### Work to complete
In your copy, set down the entries exactly and exclude the pictures.

### Provided entries
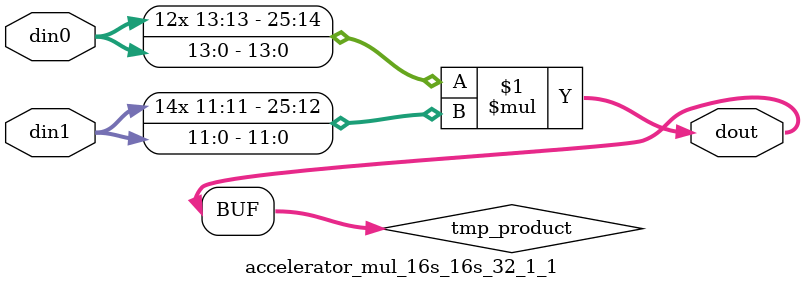
<source format=v>

`timescale 1 ns / 1 ps

 module accelerator_mul_16s_16s_32_1_1(din0, din1, dout);
parameter ID = 1;
parameter NUM_STAGE = 0;
parameter din0_WIDTH = 14;
parameter din1_WIDTH = 12;
parameter dout_WIDTH = 26;

input [din0_WIDTH - 1 : 0] din0; 
input [din1_WIDTH - 1 : 0] din1; 
output [dout_WIDTH - 1 : 0] dout;

wire signed [dout_WIDTH - 1 : 0] tmp_product;



























assign tmp_product = $signed(din0) * $signed(din1);








assign dout = tmp_product;





















endmodule

</source>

### Completed exercise
<source format=v>

`timescale 1 ns / 1 ps

 module accelerator_mul_16s_16s_32_1_1(din0, din1, dout);
parameter ID = 1;
parameter NUM_STAGE = 0;
parameter din0_WIDTH = 14;
parameter din1_WIDTH = 12;
parameter dout_WIDTH = 26;

input [din0_WIDTH - 1 : 0] din0; 
input [din1_WIDTH - 1 : 0] din1; 
output [dout_WIDTH - 1 : 0] dout;

wire signed [dout_WIDTH - 1 : 0] tmp_product;



























assign tmp_product = $signed(din0) * $signed(din1);








assign dout = tmp_product;





















endmodule

</source>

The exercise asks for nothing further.